What are Colief Infant Drops?
Colief Infant Drops have been trusted by parents and healthcare professionals for over 25 years as a natural remedy for infant colic. Suitable from birth, Colief Infant Drops are completely natural and help break down the lactose in milk into simpler sugars, glugose and galactose, making it easier for your baby to digest milk whilst reducing discomfort. The drops contain the naturally occuring enzyme lactase which helps relieve colic symptoms caused by temporary lactose intolerance – common in many babies as their digestive systems develop. Adding a few drops to infant formula or mum’s expressed breast milk helps to break down the lactose in the milk, making it easier to digest. The drops are classed as a food supplement and can be used from birth onwards.
We know that all babies are different and not every case of colic is caused by temporary lactose intolerance. You could try a one-week trial of Colief Infant Drops to help diagnose whether temporary lactose intolerance could be causing your baby’s colic symptoms.
What does Colief Infant Drops do ?
The addition of Colief Infant Drops to the baby’s usual milk compensates for a possible temporary lactase deficiency in the baby’s digestive system. Colief Infant Drops added to a baby’s usual milk greatly reduces the level of lactose by breaking it down into glucose and galactose before the baby is fed.

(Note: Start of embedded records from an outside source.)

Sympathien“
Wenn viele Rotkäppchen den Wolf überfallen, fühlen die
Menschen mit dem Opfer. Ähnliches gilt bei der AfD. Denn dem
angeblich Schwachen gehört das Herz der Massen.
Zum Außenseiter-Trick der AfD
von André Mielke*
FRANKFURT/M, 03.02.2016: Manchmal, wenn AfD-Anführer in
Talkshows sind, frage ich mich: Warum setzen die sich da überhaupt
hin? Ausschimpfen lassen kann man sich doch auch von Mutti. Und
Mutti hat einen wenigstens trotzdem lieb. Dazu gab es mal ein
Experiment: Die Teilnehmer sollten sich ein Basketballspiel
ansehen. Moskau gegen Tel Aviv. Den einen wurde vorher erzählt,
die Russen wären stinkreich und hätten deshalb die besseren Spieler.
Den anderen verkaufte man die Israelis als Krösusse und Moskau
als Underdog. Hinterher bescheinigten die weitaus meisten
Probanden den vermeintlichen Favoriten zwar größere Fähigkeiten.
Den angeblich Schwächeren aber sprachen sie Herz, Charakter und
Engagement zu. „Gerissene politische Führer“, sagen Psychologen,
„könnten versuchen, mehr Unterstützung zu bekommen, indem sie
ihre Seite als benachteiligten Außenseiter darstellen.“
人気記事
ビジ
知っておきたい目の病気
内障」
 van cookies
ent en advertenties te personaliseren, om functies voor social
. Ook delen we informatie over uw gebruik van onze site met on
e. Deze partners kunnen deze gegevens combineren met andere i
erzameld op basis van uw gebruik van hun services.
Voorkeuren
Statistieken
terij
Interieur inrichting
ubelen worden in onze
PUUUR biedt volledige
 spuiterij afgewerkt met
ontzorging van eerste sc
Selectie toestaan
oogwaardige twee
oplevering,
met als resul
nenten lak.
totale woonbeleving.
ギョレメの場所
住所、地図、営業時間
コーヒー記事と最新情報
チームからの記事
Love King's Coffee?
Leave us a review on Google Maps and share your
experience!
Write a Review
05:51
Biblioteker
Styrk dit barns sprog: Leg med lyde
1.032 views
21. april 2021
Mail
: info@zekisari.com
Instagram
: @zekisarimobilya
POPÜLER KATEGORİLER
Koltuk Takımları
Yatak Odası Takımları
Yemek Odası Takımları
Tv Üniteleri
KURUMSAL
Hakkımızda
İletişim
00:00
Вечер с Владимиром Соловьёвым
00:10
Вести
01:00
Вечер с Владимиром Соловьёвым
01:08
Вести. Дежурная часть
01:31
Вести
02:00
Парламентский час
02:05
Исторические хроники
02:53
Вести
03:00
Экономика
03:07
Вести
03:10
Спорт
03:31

Can Colief Infant Drops help relieve my baby's colic symptoms ?
Infant colic can have many causes. In some cases, it is caused by temporary lactose intolerance. This is when babies are unable to fully break down lactose, a complex sugar in breast milk and infant formula. This can cause discomfort commonly known as colic and characterised by lengthy periods of distressed crying. Suitable from birth, Colief Infant Drops are completely natural and help break down lactose into simpler sugars, glucose and galactose, making it easier for your baby to digest their feeds and reducing their discomfort. You could try a one-week trial of Colief Infant Drops to help diagnose whether temporary lactose intolerance could be causing your baby’s colic symptoms.